-- GIVEN RECORDS --
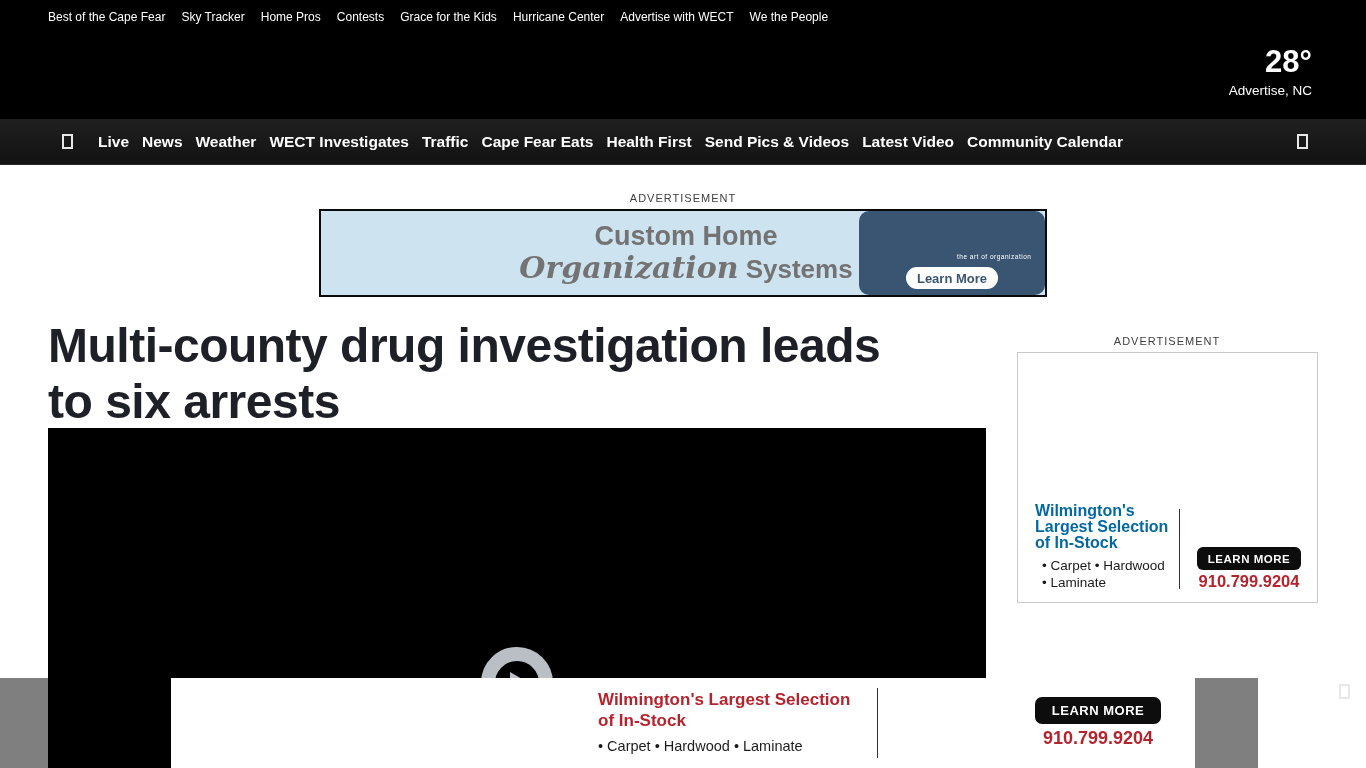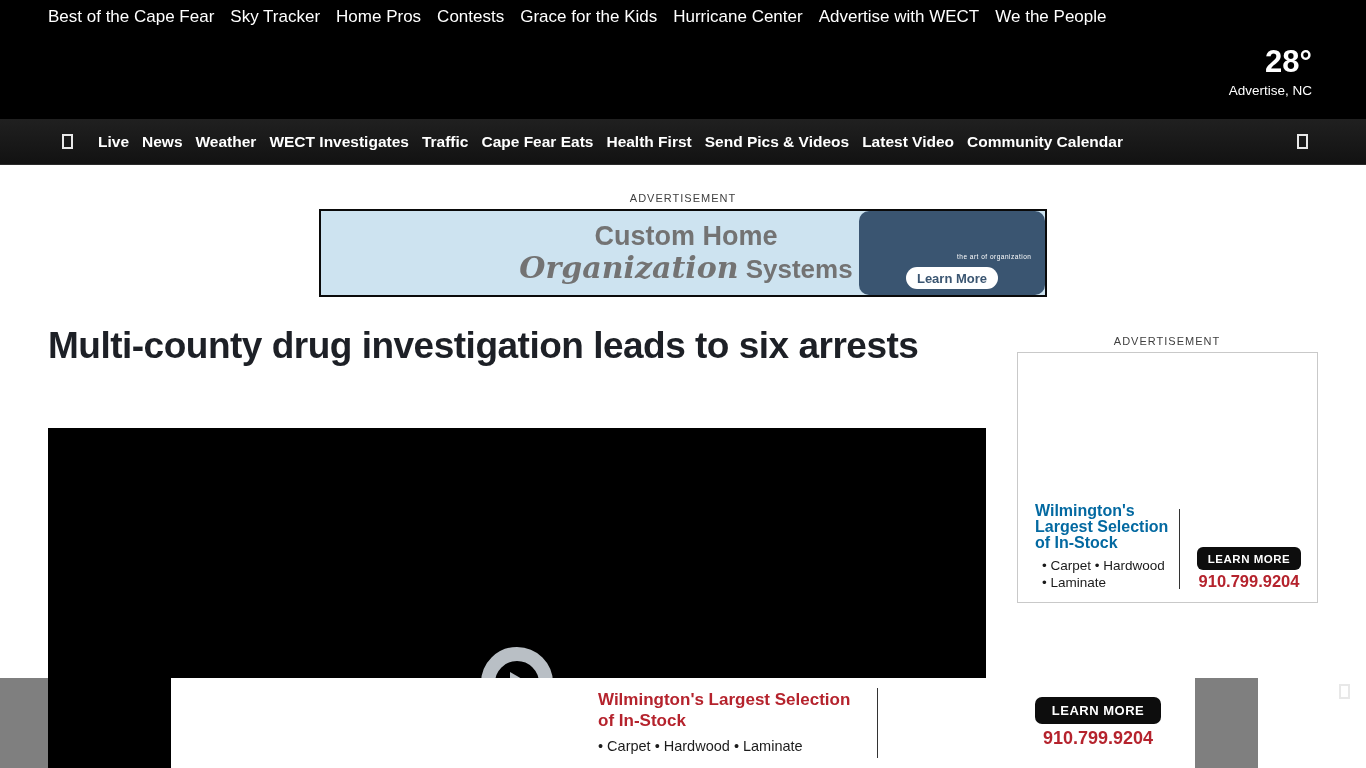--- a/index.html
+++ b/index.html
@@ -2,21 +2,21 @@
 <html><head>
 <meta charset="utf-8">
 <style>
   * { margin:0; padding:0; box-sizing:border-box; }
   html,body { width:1366px; height:768px; overflow:hidden; background:#fff;
     font-family:"Liberation Sans", sans-serif; }
 
   
   #top-links-bar { position:absolute; left:0; top:0; width:1366px; height:33px;
     background:#000; display:flex; align-items:center; padding-left:48px; gap:16px; }
-  #top-links-bar a { color:#fff; font-size:17px; text-decoration:none; white-space:nowrap; }
+  #top-links-bar a { color:#fff; font-size:12px; text-decoration:none; white-space:nowrap; }
 
   #header-main { position:absolute; left:0; top:33px; width:1366px; height:86px; background:#000; }
   #weather { position:absolute; right:54px; top:12px; text-align:right; color:#fff; cursor:pointer; }
   #weather .temp { font-size:31px; font-weight:bold; line-height:34px; }
   #weather .loc  { font-size:13.5px; margin-top:4px; }
 
   #nav-bar { position:absolute; left:0; top:119px; width:1366px; height:46px;
     background:linear-gradient(#202020,#121212); display:flex; align-items:center;
     padding-left:62px; gap:13px; border-bottom:1px solid #2a2a2a; }
   #nav-bar a { color:#fff; font-size:15.5px; font-weight:bold; text-decoration:none; white-space:nowrap; }
@@ -44,21 +44,21 @@
   #cf-logo { position:absolute; left:0; top:18px; width:186px; text-align:center;
     font-size:21px; letter-spacing:2px; white-space:nowrap; }
   #cf-logo .f { font-family:"DejaVu Serif", serif; font-style:italic; font-size:32px; }
   #cf-tagline { position:absolute; left:98px; top:42px; font-size:6.5px; letter-spacing:.5px; }
   #cf-cta { position:absolute; left:47px; top:56px; width:92px; height:22px; background:#fff;
     color:#3a5571; font-size:13px; font-weight:bold; border:none; border-radius:12px;
     display:flex; align-items:center; justify-content:center; cursor:pointer; }
 
   
   #headline { position:absolute; left:48px; top:318px; width:880px;
-    font-size:37px; font-weight:bold; line-height:56px; color:#1d2026; letter-spacing:-0.5px; }
+    font-size:48px; font-weight:bold; line-height:56px; color:#1d2026; letter-spacing:-0.5px; }
 
   
   #video { position:absolute; left:48px; top:428px; width:938px; height:340px; background:#000; z-index:1; }
   #play-ring { position:absolute; left:433px; top:219px; width:72px; height:72px;
     border:14px solid #b9bfc5; border-radius:50%; cursor:pointer; }
   #play-tri { position:absolute; left:15px; top:11px; width:0; height:0;
     border-left:19px solid #b9bfc5; border-top:11px solid transparent; border-bottom:11px solid transparent; }
 
   
   #side-ad { position:absolute; left:1017px; top:352px; width:301px; height:251px;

-- WHAT TO WORK ON --
Omit the pictures and reproduce the listing exactly.

-- YOUR SOLUTION --
--- a/index.html
+++ b/index.html
@@ -2,21 +2,21 @@
 <html><head>
 <meta charset="utf-8">
 <style>
   * { margin:0; padding:0; box-sizing:border-box; }
   html,body { width:1366px; height:768px; overflow:hidden; background:#fff;
     font-family:"Liberation Sans", sans-serif; }
 
   
   #top-links-bar { position:absolute; left:0; top:0; width:1366px; height:33px;
     background:#000; display:flex; align-items:center; padding-left:48px; gap:16px; }
-  #top-links-bar a { color:#fff; font-size:17px; text-decoration:none; white-space:nowrap; }
+  #top-links-bar a { color:#fff; font-size:12px; text-decoration:none; white-space:nowrap; }
 
   #header-main { position:absolute; left:0; top:33px; width:1366px; height:86px; background:#000; }
   #weather { position:absolute; right:54px; top:12px; text-align:right; color:#fff; cursor:pointer; }
   #weather .temp { font-size:31px; font-weight:bold; line-height:34px; }
   #weather .loc  { font-size:13.5px; margin-top:4px; }
 
   #nav-bar { position:absolute; left:0; top:119px; width:1366px; height:46px;
     background:linear-gradient(#202020,#121212); display:flex; align-items:center;
     padding-left:62px; gap:13px; border-bottom:1px solid #2a2a2a; }
   #nav-bar a { color:#fff; font-size:15.5px; font-weight:bold; text-decoration:none; white-space:nowrap; }
@@ -44,21 +44,21 @@
   #cf-logo { position:absolute; left:0; top:18px; width:186px; text-align:center;
     font-size:21px; letter-spacing:2px; white-space:nowrap; }
   #cf-logo .f { font-family:"DejaVu Serif", serif; font-style:italic; font-size:32px; }
   #cf-tagline { position:absolute; left:98px; top:42px; font-size:6.5px; letter-spacing:.5px; }
   #cf-cta { position:absolute; left:47px; top:56px; width:92px; height:22px; background:#fff;
     color:#3a5571; font-size:13px; font-weight:bold; border:none; border-radius:12px;
     display:flex; align-items:center; justify-content:center; cursor:pointer; }
 
   
   #headline { position:absolute; left:48px; top:318px; width:880px;
-    font-size:37px; font-weight:bold; line-height:56px; color:#1d2026; letter-spacing:-0.5px; }
+    font-size:48px; font-weight:bold; line-height:56px; color:#1d2026; letter-spacing:-0.5px; }
 
   
   #video { position:absolute; left:48px; top:428px; width:938px; height:340px; background:#000; z-index:1; }
   #play-ring { position:absolute; left:433px; top:219px; width:72px; height:72px;
     border:14px solid #b9bfc5; border-radius:50%; cursor:pointer; }
   #play-tri { position:absolute; left:15px; top:11px; width:0; height:0;
     border-left:19px solid #b9bfc5; border-top:11px solid transparent; border-bottom:11px solid transparent; }
 
   
   #side-ad { position:absolute; left:1017px; top:352px; width:301px; height:251px;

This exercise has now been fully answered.